An aerial view shows New Delhi engulfed in thick smog on Tuesday. Authorities have ordered schools closed to prevent children from being exposed to the polluted air and are considering imposing a short lockdown to let pollution decrease. Photo by Harish Tyagi/EPA-EFE
Officials in India are debating the need to institute a lockdown for New Delhi as northern regions of the country remain blanketed by a thick layer of toxic smog.
The air quality has become so bad that justices on the country's supreme court last weekend ordered authorities to halt all nonessential travel on roads in the National Capital Region and directed offices to close in the area, which caused tens of millions of people to work from home on Monday. However, it remained unclear if or when such an unprecedented lockdown would take place, according to NPR.
Schools across New Delhi, home to more than 20 million, closed or switched to remote learning on Monday due to the risk of breathing the toxic air. For many children, the change back to remote learning came shortly after in-person classes resumed for the first time in nearly 20 months due to COVID-19.

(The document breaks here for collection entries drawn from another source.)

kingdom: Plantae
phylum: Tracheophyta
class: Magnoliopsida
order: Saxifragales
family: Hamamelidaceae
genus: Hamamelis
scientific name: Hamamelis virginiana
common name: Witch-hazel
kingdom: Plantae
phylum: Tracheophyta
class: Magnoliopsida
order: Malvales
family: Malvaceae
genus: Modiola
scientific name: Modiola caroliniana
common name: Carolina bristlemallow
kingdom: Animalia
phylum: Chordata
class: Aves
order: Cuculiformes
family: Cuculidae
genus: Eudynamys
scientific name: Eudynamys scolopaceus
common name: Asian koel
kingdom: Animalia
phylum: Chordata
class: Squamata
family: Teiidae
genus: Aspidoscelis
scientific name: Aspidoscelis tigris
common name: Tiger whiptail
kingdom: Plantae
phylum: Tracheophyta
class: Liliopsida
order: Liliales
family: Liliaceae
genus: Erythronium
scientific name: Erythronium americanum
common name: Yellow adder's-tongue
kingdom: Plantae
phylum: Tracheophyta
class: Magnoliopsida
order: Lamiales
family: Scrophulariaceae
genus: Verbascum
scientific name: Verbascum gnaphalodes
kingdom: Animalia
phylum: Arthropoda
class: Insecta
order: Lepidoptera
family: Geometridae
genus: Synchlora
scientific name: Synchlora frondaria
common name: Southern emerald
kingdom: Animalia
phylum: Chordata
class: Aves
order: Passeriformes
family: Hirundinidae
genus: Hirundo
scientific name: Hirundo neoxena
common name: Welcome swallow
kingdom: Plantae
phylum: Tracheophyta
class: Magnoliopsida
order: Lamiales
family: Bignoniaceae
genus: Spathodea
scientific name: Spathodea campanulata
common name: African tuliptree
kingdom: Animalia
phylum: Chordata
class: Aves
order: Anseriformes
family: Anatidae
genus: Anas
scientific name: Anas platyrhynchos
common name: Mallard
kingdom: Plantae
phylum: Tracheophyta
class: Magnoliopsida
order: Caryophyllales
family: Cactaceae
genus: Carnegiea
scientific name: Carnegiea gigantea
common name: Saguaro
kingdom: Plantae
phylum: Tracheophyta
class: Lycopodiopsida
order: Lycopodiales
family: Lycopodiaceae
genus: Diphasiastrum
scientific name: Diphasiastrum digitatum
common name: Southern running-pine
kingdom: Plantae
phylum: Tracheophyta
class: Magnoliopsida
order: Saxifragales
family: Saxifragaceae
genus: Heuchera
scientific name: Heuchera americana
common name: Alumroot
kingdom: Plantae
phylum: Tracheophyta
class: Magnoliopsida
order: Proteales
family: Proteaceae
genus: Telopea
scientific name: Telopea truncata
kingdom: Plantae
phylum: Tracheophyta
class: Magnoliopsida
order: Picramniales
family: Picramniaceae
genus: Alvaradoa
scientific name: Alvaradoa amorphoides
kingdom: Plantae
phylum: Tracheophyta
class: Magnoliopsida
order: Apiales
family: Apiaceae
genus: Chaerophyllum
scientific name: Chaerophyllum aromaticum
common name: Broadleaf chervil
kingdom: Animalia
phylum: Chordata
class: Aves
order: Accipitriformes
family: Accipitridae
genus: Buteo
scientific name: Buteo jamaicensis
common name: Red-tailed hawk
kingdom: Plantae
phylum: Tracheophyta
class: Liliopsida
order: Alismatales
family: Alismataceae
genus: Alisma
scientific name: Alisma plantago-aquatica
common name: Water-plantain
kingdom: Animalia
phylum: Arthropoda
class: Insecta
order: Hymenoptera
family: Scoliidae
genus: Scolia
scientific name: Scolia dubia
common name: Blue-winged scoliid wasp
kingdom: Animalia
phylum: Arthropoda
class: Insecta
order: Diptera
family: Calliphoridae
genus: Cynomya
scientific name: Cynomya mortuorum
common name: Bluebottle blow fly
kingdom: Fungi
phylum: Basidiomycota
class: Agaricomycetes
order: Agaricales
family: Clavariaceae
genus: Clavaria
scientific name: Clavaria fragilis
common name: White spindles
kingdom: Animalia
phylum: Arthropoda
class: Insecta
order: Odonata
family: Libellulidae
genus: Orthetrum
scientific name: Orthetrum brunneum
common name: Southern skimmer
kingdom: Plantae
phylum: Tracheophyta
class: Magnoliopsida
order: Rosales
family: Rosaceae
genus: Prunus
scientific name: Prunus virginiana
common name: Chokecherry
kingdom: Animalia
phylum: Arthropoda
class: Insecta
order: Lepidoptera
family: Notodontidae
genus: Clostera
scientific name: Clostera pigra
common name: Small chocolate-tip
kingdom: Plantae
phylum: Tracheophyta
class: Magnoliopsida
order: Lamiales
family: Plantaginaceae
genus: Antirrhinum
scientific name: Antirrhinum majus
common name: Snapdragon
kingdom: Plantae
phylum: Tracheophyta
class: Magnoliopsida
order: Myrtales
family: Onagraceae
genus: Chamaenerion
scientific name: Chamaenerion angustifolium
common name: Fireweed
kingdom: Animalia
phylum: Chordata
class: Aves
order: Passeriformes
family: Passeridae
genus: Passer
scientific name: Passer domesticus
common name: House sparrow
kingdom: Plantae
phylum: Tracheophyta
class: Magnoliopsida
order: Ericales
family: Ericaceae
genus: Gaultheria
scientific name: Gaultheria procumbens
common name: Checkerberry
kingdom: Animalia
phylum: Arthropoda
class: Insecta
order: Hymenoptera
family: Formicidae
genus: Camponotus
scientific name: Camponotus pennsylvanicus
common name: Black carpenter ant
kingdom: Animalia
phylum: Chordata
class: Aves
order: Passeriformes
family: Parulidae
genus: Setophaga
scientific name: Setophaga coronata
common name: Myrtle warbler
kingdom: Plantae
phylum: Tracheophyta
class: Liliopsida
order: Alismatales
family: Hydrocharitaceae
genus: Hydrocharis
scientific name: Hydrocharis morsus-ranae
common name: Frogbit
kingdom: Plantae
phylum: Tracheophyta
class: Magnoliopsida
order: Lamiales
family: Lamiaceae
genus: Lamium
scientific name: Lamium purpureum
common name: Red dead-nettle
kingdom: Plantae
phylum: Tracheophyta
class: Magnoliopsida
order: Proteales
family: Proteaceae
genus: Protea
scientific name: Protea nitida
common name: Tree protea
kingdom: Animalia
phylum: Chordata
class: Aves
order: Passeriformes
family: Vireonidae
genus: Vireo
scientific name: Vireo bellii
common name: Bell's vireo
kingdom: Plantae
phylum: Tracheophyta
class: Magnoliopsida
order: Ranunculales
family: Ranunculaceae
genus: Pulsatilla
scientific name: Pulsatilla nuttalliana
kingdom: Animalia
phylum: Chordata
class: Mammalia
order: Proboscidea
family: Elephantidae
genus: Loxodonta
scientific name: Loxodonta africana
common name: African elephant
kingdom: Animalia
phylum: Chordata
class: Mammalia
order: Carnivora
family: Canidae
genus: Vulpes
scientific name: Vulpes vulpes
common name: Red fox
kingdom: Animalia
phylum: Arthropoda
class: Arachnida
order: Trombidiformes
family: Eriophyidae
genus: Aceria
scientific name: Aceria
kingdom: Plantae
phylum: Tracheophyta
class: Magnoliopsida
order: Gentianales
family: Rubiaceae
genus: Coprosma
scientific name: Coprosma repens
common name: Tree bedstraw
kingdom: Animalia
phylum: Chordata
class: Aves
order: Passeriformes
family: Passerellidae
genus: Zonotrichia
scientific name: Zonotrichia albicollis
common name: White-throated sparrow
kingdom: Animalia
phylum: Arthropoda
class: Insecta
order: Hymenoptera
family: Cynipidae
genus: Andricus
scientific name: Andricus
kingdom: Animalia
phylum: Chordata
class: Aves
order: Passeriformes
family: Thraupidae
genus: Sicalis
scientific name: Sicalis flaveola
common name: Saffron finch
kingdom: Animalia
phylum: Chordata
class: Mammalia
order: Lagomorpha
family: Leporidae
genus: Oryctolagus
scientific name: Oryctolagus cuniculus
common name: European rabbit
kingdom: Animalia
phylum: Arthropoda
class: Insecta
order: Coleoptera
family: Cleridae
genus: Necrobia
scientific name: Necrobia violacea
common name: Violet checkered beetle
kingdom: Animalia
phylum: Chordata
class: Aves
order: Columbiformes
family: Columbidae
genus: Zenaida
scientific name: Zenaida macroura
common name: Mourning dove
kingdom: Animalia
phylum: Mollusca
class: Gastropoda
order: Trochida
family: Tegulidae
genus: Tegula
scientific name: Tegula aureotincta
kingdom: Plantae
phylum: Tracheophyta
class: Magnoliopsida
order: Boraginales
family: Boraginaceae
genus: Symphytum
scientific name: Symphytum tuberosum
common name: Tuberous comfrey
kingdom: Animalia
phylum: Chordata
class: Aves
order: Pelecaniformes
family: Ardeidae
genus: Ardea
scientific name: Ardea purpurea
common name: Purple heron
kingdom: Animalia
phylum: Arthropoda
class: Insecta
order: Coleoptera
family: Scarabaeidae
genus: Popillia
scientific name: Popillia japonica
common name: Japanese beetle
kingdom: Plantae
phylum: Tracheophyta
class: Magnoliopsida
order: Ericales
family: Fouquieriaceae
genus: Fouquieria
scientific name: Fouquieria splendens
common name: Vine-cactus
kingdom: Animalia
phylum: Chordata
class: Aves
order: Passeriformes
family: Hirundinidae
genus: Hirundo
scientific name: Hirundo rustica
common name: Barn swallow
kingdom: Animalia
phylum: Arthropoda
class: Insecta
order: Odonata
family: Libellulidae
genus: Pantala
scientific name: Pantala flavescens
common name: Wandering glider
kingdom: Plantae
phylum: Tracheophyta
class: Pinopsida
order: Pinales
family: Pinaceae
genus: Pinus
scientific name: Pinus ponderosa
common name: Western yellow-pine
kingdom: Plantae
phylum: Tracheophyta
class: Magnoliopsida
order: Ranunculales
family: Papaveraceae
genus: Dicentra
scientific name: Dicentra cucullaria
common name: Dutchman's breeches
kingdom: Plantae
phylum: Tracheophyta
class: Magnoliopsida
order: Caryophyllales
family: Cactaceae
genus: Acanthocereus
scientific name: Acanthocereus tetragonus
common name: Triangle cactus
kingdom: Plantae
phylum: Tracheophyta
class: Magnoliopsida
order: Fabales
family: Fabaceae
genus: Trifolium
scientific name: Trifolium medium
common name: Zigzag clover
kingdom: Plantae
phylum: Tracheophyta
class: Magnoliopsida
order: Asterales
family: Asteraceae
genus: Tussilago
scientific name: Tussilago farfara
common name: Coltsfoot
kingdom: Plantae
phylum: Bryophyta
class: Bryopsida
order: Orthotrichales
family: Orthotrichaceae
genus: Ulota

"Virtual classes will continue so that children don't have to come out and breathe polluted air," the chief minister of the National Capital Territory of Delhi, Arvind Kejriwal said, according to CNN. In addition to schools being affected, Kejriwal said that New Delhi's government offices will operate under a work-from-home policy this week.
| This AccuWeather image shows the dangerous air quality (in purple) across India, according to data from Plume Labs.|
Kejriwal said that a pollution-related lockdown would not have a substantial impact unless similar measures were instituted by neighboring states, NPR reported.
"Pollution lockdown has never happened before. It will be an extreme step," he said.
The air quality in India's largest city and capital remained at "dangerous" levels this week. This is the worst category on a six-point scale that ranges from excellent to dangerous, according to Plume Labs. Plume Labs partnered with AccuWeather in 2020 to provide users worldwide with a broad range of health-centric information.
|Air quality in New Delhi hit a yearly high on Nov. 4 with an Air Quality Index reading of 391. Graphic courtesy of Plume Labs|
Dangerous air quality is defined by Plume Labs as "any exposure to the air, even for a few minutes, [that] can lead to serious health effects on everybody." People should avoid outdoor activities in such challenging conditions.
On Saturday, the concentration of PM 2.5 particles, a measure of the fine particulate in the air, surged to 10 times over the maximum daily limit recommended by the World Health Organization, Euronews reported.
PM 2.5 is the most dangerous particulate in the air because it can penetrate a person's lung barrier and enter the blood system, according to the World Health Organization. Chronic exposure to these particles contributes to the risk of developing cardiovascular and respiratory diseases, as well as lung cancer.
In early 2020 amid the beginning of the COVID-19 pandemic, India was put into a strict national lockdown, which brought significant improvements in air quality. As a result, skies cleared and people were treated to beautiful views not seen in 30 years.
From the late autumn into the winter each year, air quality across northern India deteriorates to dangerous levels. This is largely due to the combination of agricultural burning and the burning of fossil fuels for transportation, energy generation and commercial purposes, according to AccuWeather meteorologists.
"The lack of weather systems to mix up the atmosphere keeps all of the pollutants near the surface of the Earth," said AccuWeather senior meteorologist Tyler Roys. "On occasion, a front will move across northwestern India, including New Delhi, which will help to clean the air for a few days, though we typically see air quality rapidly worsen in the wake of any short-lived improvements.
"There are no significant improvements with air quality expected across northern India in the near future," Roys said.
At the recent United Nations Climate Change Conference, COP26, India pledged to reduce the amount of coal it burns for electricity generation. India Prime Minister Narendra Modi said India's emissions will be net-zero by 2070.